How Fossil Fuels (Really) May Have Killed the Dinosaurs

5 minute read

Think the modern world has a problem with what fossil fuels are doing to the atmosphere? Turns out that the fossils themselves—the dinosaurs—had it even worse. According to a new paper published in Nature, it was a problem so severe it cost them their lives.

The earthly crime scene that led to the extinction of the dinosaurs has long since been analyzed and understood. About 66 million years ago, a six-mile wide (10 km) asteroid struck the coastline of the Yucatan peninsula. The massive hit threw up a global cloud of sulfuric aerosols that cooled the planet, leading to the death of nearly 90% of the world’s land-dwelling life forms and about 10% of the relatively shallow-dwelling sea creatures. (Species that lived deeper, below 650 ft. [200 m] did not feel the cooling as much.) The scar the impact left behind is known as the Chixculub Crater—which is Mayan for “tale of the devil” and pretty much describes the damage the impact did. So case closed, right?

Not quite. For starters, investigators have long argued that the asteroid had a co-conspirator in the form of massive volcanic eruptions in a central Indian region known as the Deccan Traps, which made their own contribution to atmospheric shrouding and global cooling. A study published on July 5, also in Nature, added weight to that theory by analyzing isotopes in the fossilized shells of ocean organisms, showing two closely-spaced spikes in cooling, one attributable to the volcanoes, one to the asteroid.

But a group of Japanese investigators led by Kunio Kaiho, of the Department of earth Sciences at the Tohoku University, were never quite satisfied with the asteroid-impact part of the extinction scenario. The collision took place alright, and it didn’t do the dinos any favors, but the blame can’t go entirely—or even mostly—to the sulfur aerosols it produced. According to existing models studied by Kaiho and his colleagues, those kinds of particles would have lingered in the stratosphere for too short a time to cause enough cooling to lead to widespread death below.

What could have lingered long enough would have been black carbon—or common soot— the kind that comes from burning oil. The dinosaurs that were alive at the time of the extinction had certainly not made the jump from animal to organic waste to fossil fuel yet, but the ones that died during the Jurassic Period—up to 201 million years ago—and earlier, could have.

To determine if soot was indeed the proximate killer, Kuhio and his colleagues first collected samples in Haiti and Spain from a geological stratum known as the iridium layer.
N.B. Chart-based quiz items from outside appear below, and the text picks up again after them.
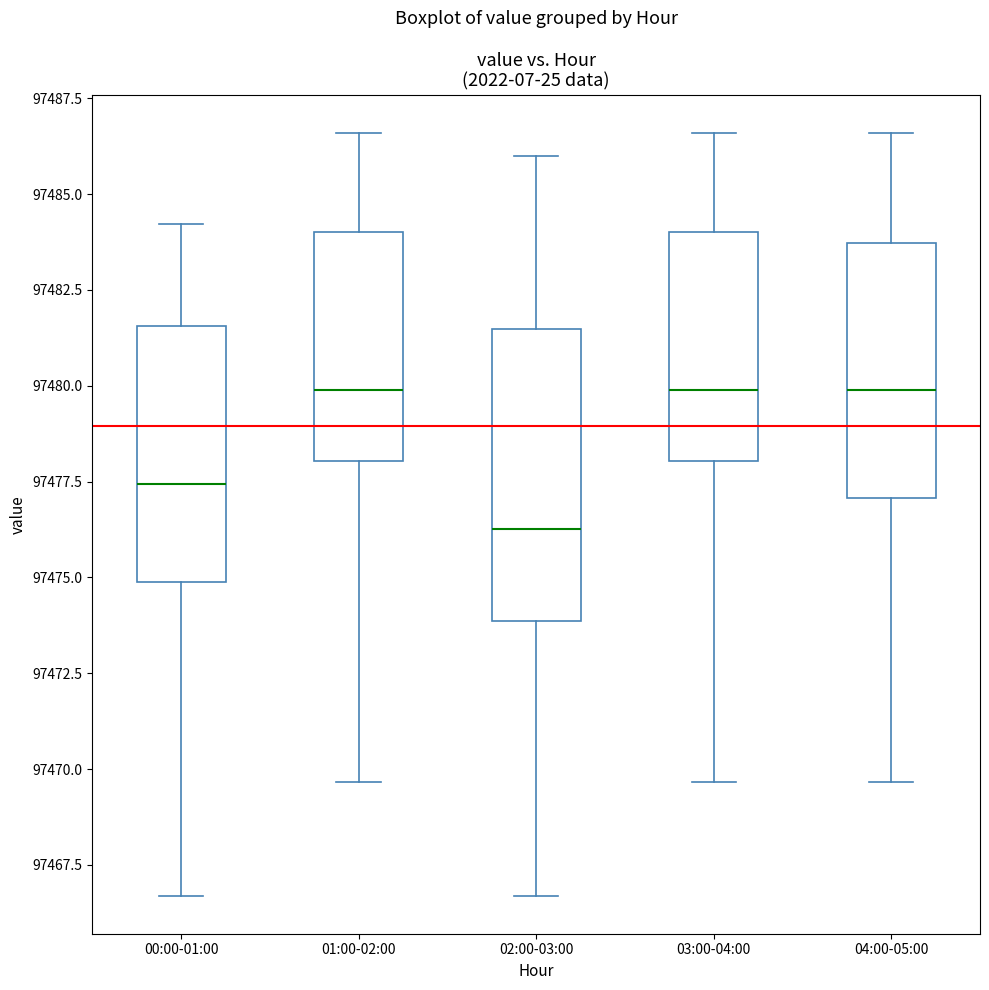

Reading left to right, read every box against the y-axis: the position of its median line, the range the box covers, and the ends of its whiskers. The values are not printed on the chart, so give them approximately, as read against the axis.

00:00-01:00: median 97477.5, box 97475.0 to 97481.5, whiskers 97466.5 to 97484.0
01:00-02:00: median 97480.0, box 97478.0 to 97484.0, whiskers 97469.5 to 97486.5
02:00-03:00: median 97476.5, box 97474.0 to 97481.5, whiskers 97466.5 to 97486.0
03:00-04:00: median 97480.0, box 97478.0 to 97484.0, whiskers 97469.5 to 97486.5
04:00-05:00: median 97480.0, box 97477.0 to 97483.5, whiskers 97469.5 to 97486.5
Iridium is an element uncommon on Earth but very common in asteroids and meteorites. One place it does show up on our planet is in a thin subterranean layer that corresponds to a period 66 million years ago, or precisely when the Chixculub meteorite hit. After the residue of the rock blasted into the sky, it would have precipitated down everywhere and then been covered up by natural tectonic changes. It was only much, much later that excavating humans would discover it.

The investigators analyzed the samples they collected for evidence of other substances—coronene, benzopyrene and benzopyrylene, which are all chemical markers of burning hydrocarbons like oil. The samples, as they suspected, turned out to be rich in the stuff. Some of that, they concluded, was probably produced by the raging wildfires triggered by the impact, but most was caused by the fact that when the asteroid hit, it released and ignited huge quantities of buried oil.

The exact size of the deposit that would have been struck by the rock is impossible to know, but the researchers put it at up to 6,000 teragrams, which is 6 billion kilograms or 13 billion pounds. If as little as a quarter to a half of that went up in smoke it could have led to a dimming of available sunlight by as much as 90% and caused temperatures to fall by anywhere from 18ºF to 34ºF (10°C to 18°C) in some areas.

“The rapid climate change,” the investigators wrote, “induced terrestrial extinctions followed by marine mammal extinctions over several years.”

The darkness and the chill did not last long—at least not in its most acute stages. After as little five years, the worst of it might have been over, but it would take far longer for the skies to clear completely. Still the enduring cold and the atmospheric disruptions that led to drought at some latitudes meant that the big reptilian critters were done for.

The irony, of course, is that the die-off left room for the mammals to emerge and expand. Some of those species became mildly intelligent—and one became exceedingly so, enough that it eventually learned to pump and burn oil on its own. That, the dinosaurs could tell you, is a tricky game to play.